Suprajit Engg gets land for cable plant in Tamil Nadu

The company acquires Pricol’s speedo cable business on slump sale basis

September 29, 2014 10:41 pm | Updated 10:41 pm IST - BANGALORE:

Automotive cable maker Suprajit Engineering, which on Monday announced the acquisition of the non-core speedo cable business of Pricol, has also got land from the Tamil Nadu Government recently for setting up a plant in Oragadam, near Chennai.

The facility, to be its first in Tamil Nadu, is part of an expansion plan pursued by the company under which the installed capacity will increase to 210 million cables from 150 million cables annually now.

Another component of the plan, involving Rs.60-70 crore capital expenditure over next 18 months, is adding capacity at the Biwadi plant in Rajasthan. The company, whose turnover was around Rs.600 crore last fiscal, has 13 plants across the country, making a range of automotive cables. It also has a non-automotive EOU plant.

“We got four acres in Oragadam from the Tamil Nadu Government under the single window [clearance] process a few days ago,” Chairman and Managing Director Ajith Rai told The Hindu . The investment on the plant would be Rs.15-20 crore, he said, adding that it would serve customers in Tamil Nadu, including TVS Motors, Ashok Leyland, TAFE, Hyundai and Ford. Many of them were being supplied from one of its seven plants in Bangalore.

On Pricol’s speedo cable business, whose annual sales are around Rs.10 crore, he said it would “add to our strength of being number one in cable business.” At present, it catered to leading OEMs such as M&M, Tata Motors, Eicher… “they will eventually be transferred to us.”
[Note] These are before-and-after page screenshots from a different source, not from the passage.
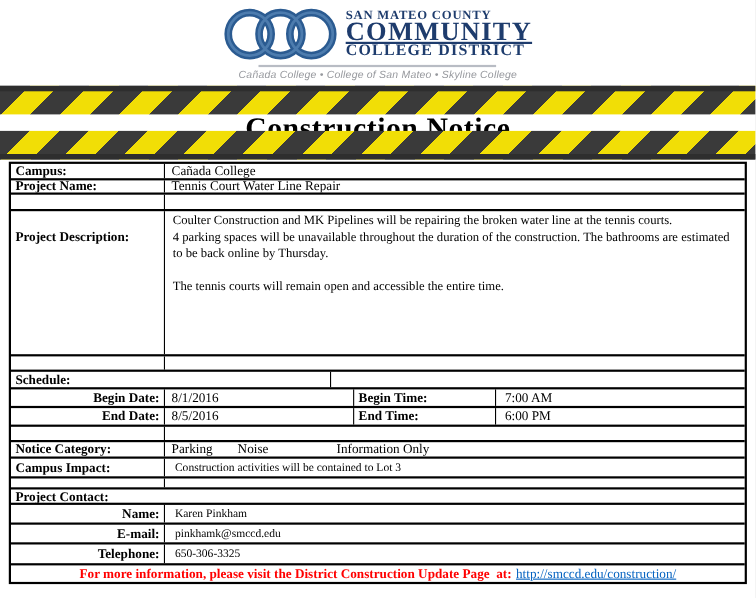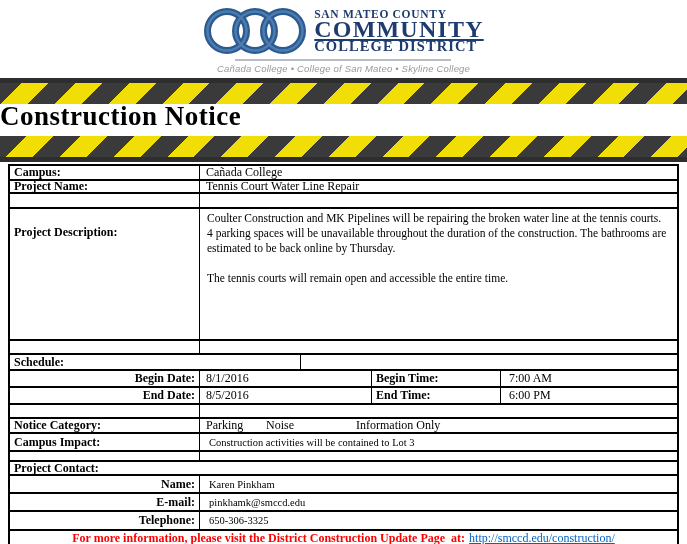--- a/index.html
+++ b/index.html
@@ -28,33 +28,33 @@
   .band {
     height:26px; position:relative;
     background:repeating-linear-gradient(135deg, #3a3a3a 0 19px, #f1de06 19px 38px);
   }
   .band-top::before {
     content:""; position:absolute; top:0; left:0; right:0; height:5px; background:#2e2e2e;
   }
   .band-bottom::after {
     content:""; position:absolute; bottom:0; left:0; right:0; height:5px; background:#2e2e2e;
   }
-  .title-row { height:32px; }
+  .title-row { height:15px; text-align:center; }
   .page-title { font-size:27px; font-weight:bold; line-height:25px; letter-spacing:0.5px; }
 
   
   .ntable {
     margin:2px 8px 0 8px; width:671px; height:384px;
     border:2px solid #000; display:flex; flex-direction:column;
   }
   .t-row { display:flex; border-top:2px solid #000; }
   .t-row:first-child { border-top:none; }
   .cell { display:flex; align-items:center; padding:0 4px; overflow:hidden; }
   .lab { font-weight:bold; font-size:12px; }
-  .c-label  { width:190px; flex:none; border-right:1px solid #000; }
+  .c-label  { width:140px; flex:none; border-right:1px solid #000; }
   .c-value  { flex:1; font-size:12px; padding-left:6px; }
   .r-align  { justify-content:flex-end; text-align:right; }
   .c-date   { width:172px; flex:none; border-right:1px solid #000; font-size:12px; padding-left:6px; }
   .c-tlabel { width:129px; flex:none; border-right:1px solid #000; }
   .c-tvalue { flex:1; font-size:12px; padding-left:8px; }
   .c-schedleft { width:291px; flex:none; border-right:1px solid #000; }
   .c-full { flex:1; }
 
   .h-campus  { height:13px; } .h-name { height:13px; }
   .h-sp1 { height:15px; } .h-desc { height:132px; } .h-sp2 { height:14px; }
In a BSE filing, Suprajit Engineering said it has executed a business transfer agreement with Pricol, Coimbatore, for acquisition of the business on a slump sale basis. Suprajit is in the process of transferring the plant and machinery to the Bommasandra industrial area, where it has a plant. Refusing to divulge financial details of the acquisition, he said: “We are using a small portion of the liquid cash of Rs.80-90 crore in hand.”